Note that in this case I decided
to use standard line chart since the information that I wanted to present is not
really that complex – I certainly don’t want the “cool charts” to become my
golden hammer. It is also worth noting that after using this data for some time
I decided to normalize Y-axis, so I can compare metric on different classes at
a glance. See for instance second example below, where you can clearly see that
over time number of both modifications and defects decreased – it’s not marked
as sharply as on stock market, but if you see a number of these charts (one
above being an example), the existence of a trend becomes obvious.
It’s still hard to say whether
this trend means good or bad – it is obvious that this class doesn’t get
changed, but it still can mean that certain problems exist, eg. the class got
too big and rarely any modification is justifiable by a business reason. To nail down the cause, you’d need other
metrics to provide you more context. I’ve been already thinking of possible extensions
that could exploit more sophisticated ways of visualization, when for example one
could be able to see how size of a class changes on the same timeline.
Theoretically it would be awesome to see coverage there as well but this is
unfortunately not possible in our case – if you however can do it, go for it,
I’d be thrilled to see that. And if I were to choose how to visualize that I’d
probably go for a chart a’la GapMinder which sort
of out of the box would enable having combined view of metrics for many classes
at the same time. Anyhow, I’m not sure which information would benefit you the
most, but it’s very much worth exploring :)
I was not planning to explore
this problem in an orderly fashion of any sort, because when I research a topic
I like to do a bit of jumping from one thing to another which helps me get a
better grasp on all aspects of the particular problem). I decided that for a
next step I want to go more into the correlations of classes across issues (I
again got inspired my Michael Feathers – http://michaelfeathers.typepad.com/michael_feathers_blog/2011/09/temporal-correlation-of-class-changes.html).
The first visualization that got created out of this concept was a graph of all
possible correlations (ie. classes that get changed together as a part of the
same issue) above certain threshold for whole project and it looked like that:
The size of a node (representing
a class) is proportional to the aggregate number of issues when a class was
changed together with other class, and correlation is depicted as a link
between the two. This visualization certainly looks cool and also is
interactive – you can pan the area, zoom, move nodes around… actually look foryourself on Protovis site.
What’s the downside then? There’s just too much information – it does show you
an overview of areas having a strong coupling (see yellow), it will highlight
boundaries of application modules (see blue), but it’s almost impossible to get
more specific information out of it. So it’s good as a start but you need a
next step here, something that would let you dig into the details why the
situations is as it is and whether you should do something about it.
I’m planning on describing ways
of resolving this in Part 3 so for now let me just show you another way of
visualizing the same information. What I’m going to present is IMHO much more
useful when you need to focus on the correlations (especially identify where
they don’t make any sense) rather than classes (correlations lower than 3 were
filtered out):
The concept is quite similar to a
previous one: nodes are classes, links are correlations. Then, around the whole
circle classes are positioned in a specific sort order – by package name.
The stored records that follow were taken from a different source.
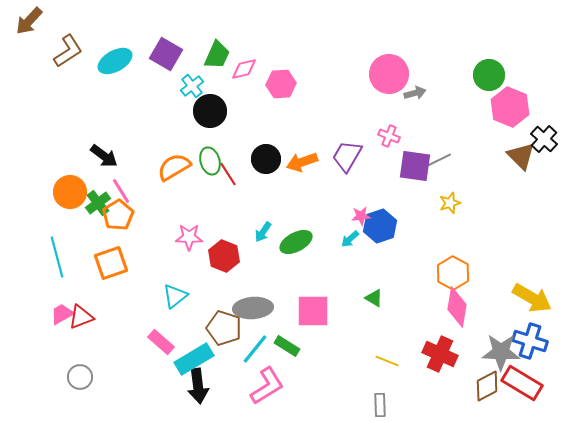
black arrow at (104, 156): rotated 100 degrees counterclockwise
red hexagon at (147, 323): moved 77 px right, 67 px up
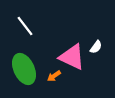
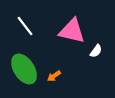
white semicircle: moved 4 px down
pink triangle: moved 26 px up; rotated 12 degrees counterclockwise
green ellipse: rotated 8 degrees counterclockwise
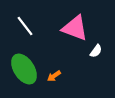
pink triangle: moved 3 px right, 3 px up; rotated 8 degrees clockwise
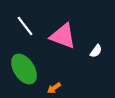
pink triangle: moved 12 px left, 8 px down
orange arrow: moved 12 px down
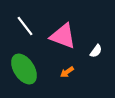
orange arrow: moved 13 px right, 16 px up
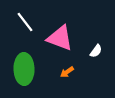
white line: moved 4 px up
pink triangle: moved 3 px left, 2 px down
green ellipse: rotated 32 degrees clockwise
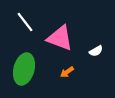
white semicircle: rotated 24 degrees clockwise
green ellipse: rotated 16 degrees clockwise
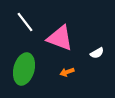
white semicircle: moved 1 px right, 2 px down
orange arrow: rotated 16 degrees clockwise
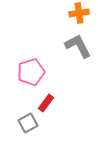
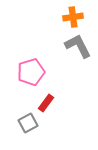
orange cross: moved 6 px left, 4 px down
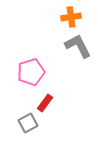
orange cross: moved 2 px left
red rectangle: moved 1 px left
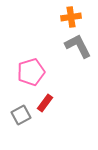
gray square: moved 7 px left, 8 px up
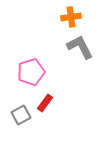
gray L-shape: moved 2 px right, 1 px down
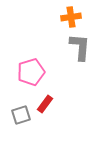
gray L-shape: rotated 32 degrees clockwise
red rectangle: moved 1 px down
gray square: rotated 12 degrees clockwise
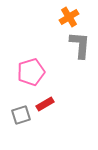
orange cross: moved 2 px left; rotated 24 degrees counterclockwise
gray L-shape: moved 2 px up
red rectangle: rotated 24 degrees clockwise
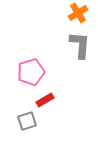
orange cross: moved 9 px right, 4 px up
red rectangle: moved 4 px up
gray square: moved 6 px right, 6 px down
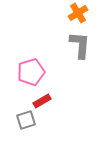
red rectangle: moved 3 px left, 1 px down
gray square: moved 1 px left, 1 px up
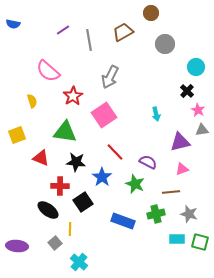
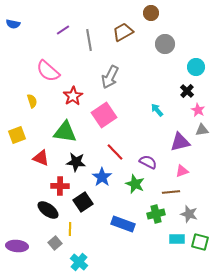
cyan arrow: moved 1 px right, 4 px up; rotated 152 degrees clockwise
pink triangle: moved 2 px down
blue rectangle: moved 3 px down
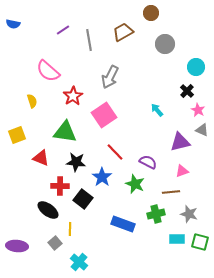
gray triangle: rotated 32 degrees clockwise
black square: moved 3 px up; rotated 18 degrees counterclockwise
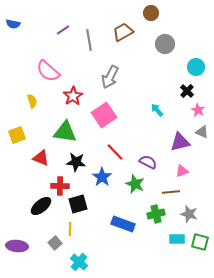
gray triangle: moved 2 px down
black square: moved 5 px left, 5 px down; rotated 36 degrees clockwise
black ellipse: moved 7 px left, 4 px up; rotated 75 degrees counterclockwise
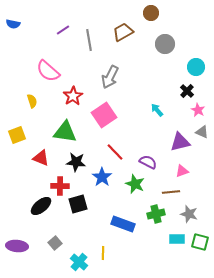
yellow line: moved 33 px right, 24 px down
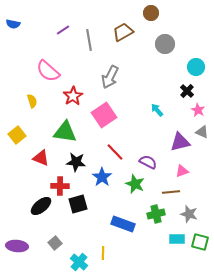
yellow square: rotated 18 degrees counterclockwise
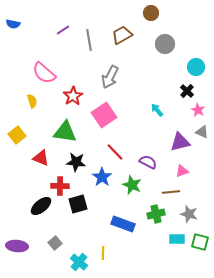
brown trapezoid: moved 1 px left, 3 px down
pink semicircle: moved 4 px left, 2 px down
green star: moved 3 px left, 1 px down
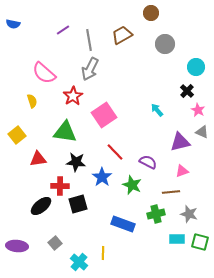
gray arrow: moved 20 px left, 8 px up
red triangle: moved 3 px left, 1 px down; rotated 30 degrees counterclockwise
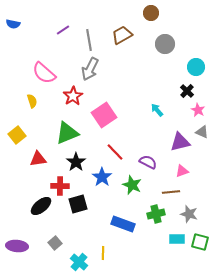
green triangle: moved 2 px right, 1 px down; rotated 30 degrees counterclockwise
black star: rotated 30 degrees clockwise
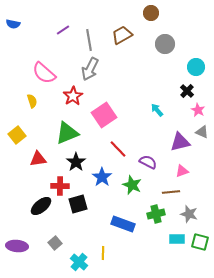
red line: moved 3 px right, 3 px up
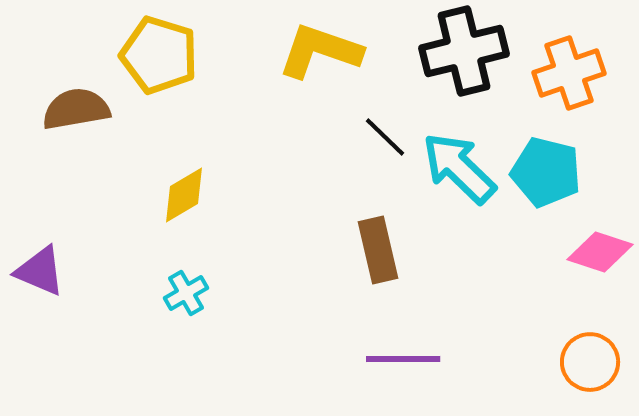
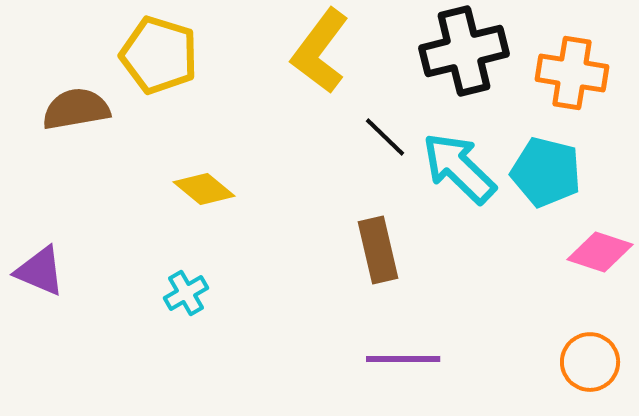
yellow L-shape: rotated 72 degrees counterclockwise
orange cross: moved 3 px right; rotated 28 degrees clockwise
yellow diamond: moved 20 px right, 6 px up; rotated 70 degrees clockwise
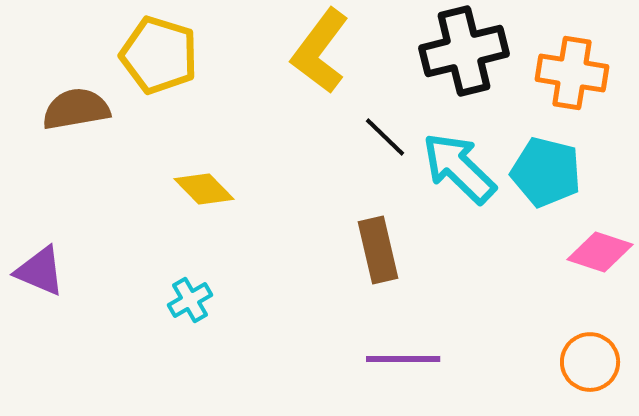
yellow diamond: rotated 6 degrees clockwise
cyan cross: moved 4 px right, 7 px down
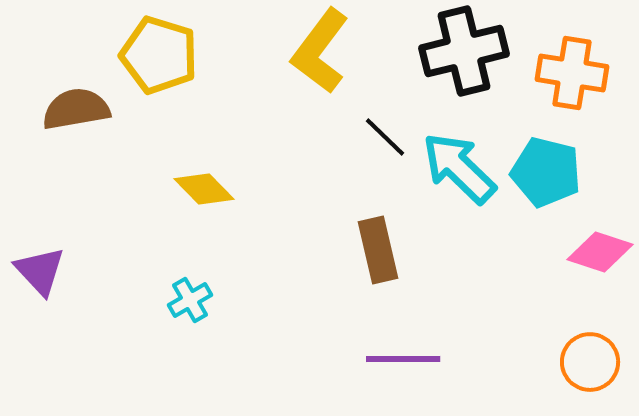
purple triangle: rotated 24 degrees clockwise
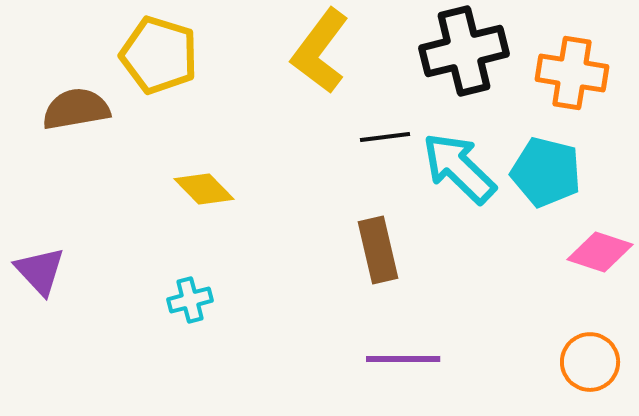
black line: rotated 51 degrees counterclockwise
cyan cross: rotated 15 degrees clockwise
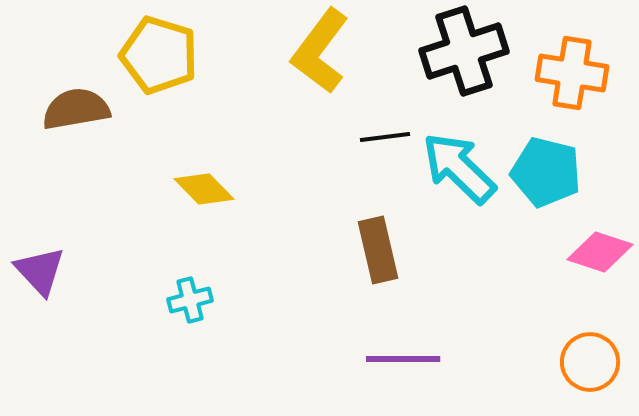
black cross: rotated 4 degrees counterclockwise
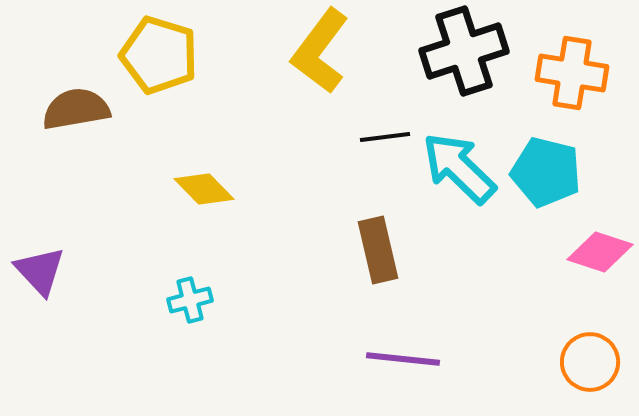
purple line: rotated 6 degrees clockwise
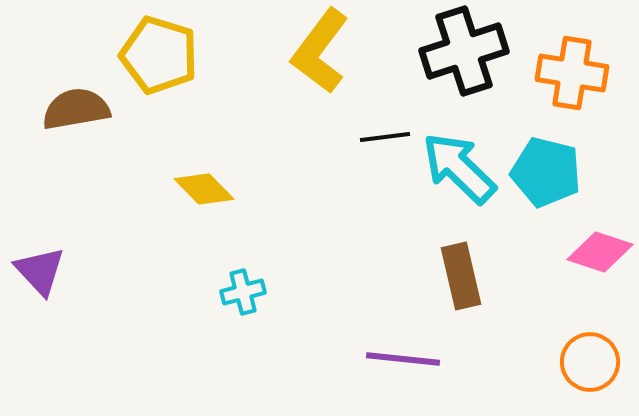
brown rectangle: moved 83 px right, 26 px down
cyan cross: moved 53 px right, 8 px up
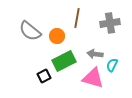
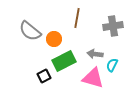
gray cross: moved 3 px right, 3 px down
orange circle: moved 3 px left, 3 px down
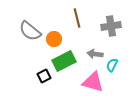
brown line: rotated 24 degrees counterclockwise
gray cross: moved 2 px left
pink triangle: moved 4 px down
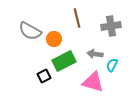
gray semicircle: rotated 10 degrees counterclockwise
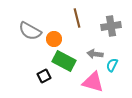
green rectangle: rotated 55 degrees clockwise
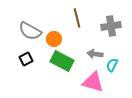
green rectangle: moved 2 px left
black square: moved 18 px left, 17 px up
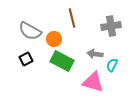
brown line: moved 5 px left
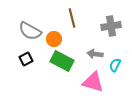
cyan semicircle: moved 3 px right
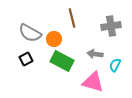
gray semicircle: moved 2 px down
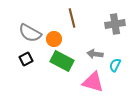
gray cross: moved 4 px right, 2 px up
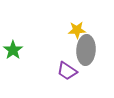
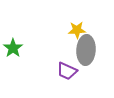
green star: moved 2 px up
purple trapezoid: rotated 10 degrees counterclockwise
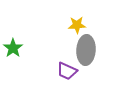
yellow star: moved 5 px up
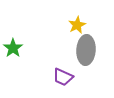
yellow star: rotated 24 degrees counterclockwise
purple trapezoid: moved 4 px left, 6 px down
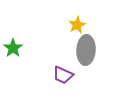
purple trapezoid: moved 2 px up
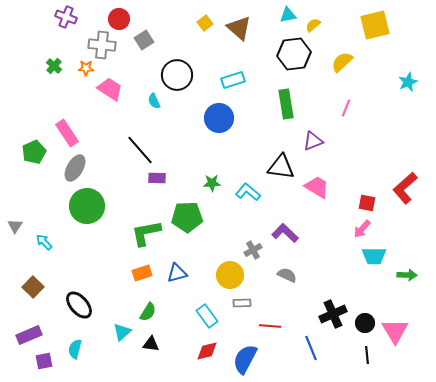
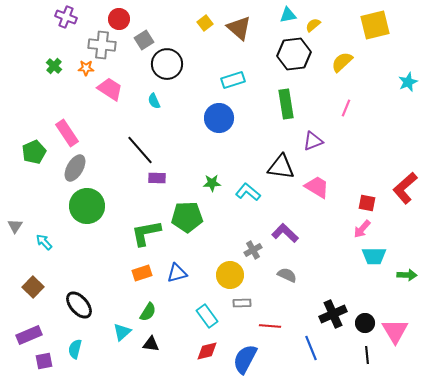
black circle at (177, 75): moved 10 px left, 11 px up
Having them in such an order let’s you apply a simple heuristic – whenever
there’s a link between a two remote locations of a circle there is potential
unnecessary coupling between two separate packages… and while there may be a
relationship in the code it’s at least suspicious if these classes get changed
together too often (change frequency is represented by color, increasing from
green to red). On the other hand even if the correlations are close (in the
same package), but there are lots of it, it still can have negative meaning – for
example the package may be too large. I didn’t play much with this
visualization so there may be many other ways of analyzing and getting valuable
information out of it. Moreover there’s an amazing tool for doing much morepowerful visualization of this kind, and as soon as I learn
how to use it, I’ll write more on its potential.
In the next part… right, I’m not
gonna lie to you, I have absolutely no clue about the next part, besides that
there’s going to be one. Maybe I’m going to get more into the detail how I
decided to present information for a single class… or maybe I’ll describe
possible use cases to you can employ these charts for… or something totally
different. Not sure – stay tuned.
1. If you happen to have the length and scope of different issues wide-spreaded this metric will count all changes within single issue as one and result in overestimating importance of “quick fixes” and underestimating “long enhancements”. Because of that recently I modified this metric not to count all modifications in a single issue as one, but instead do it per-day basis. Then if a file is modified many times on different days, the number of days when it’s modified is the number we’re looking for.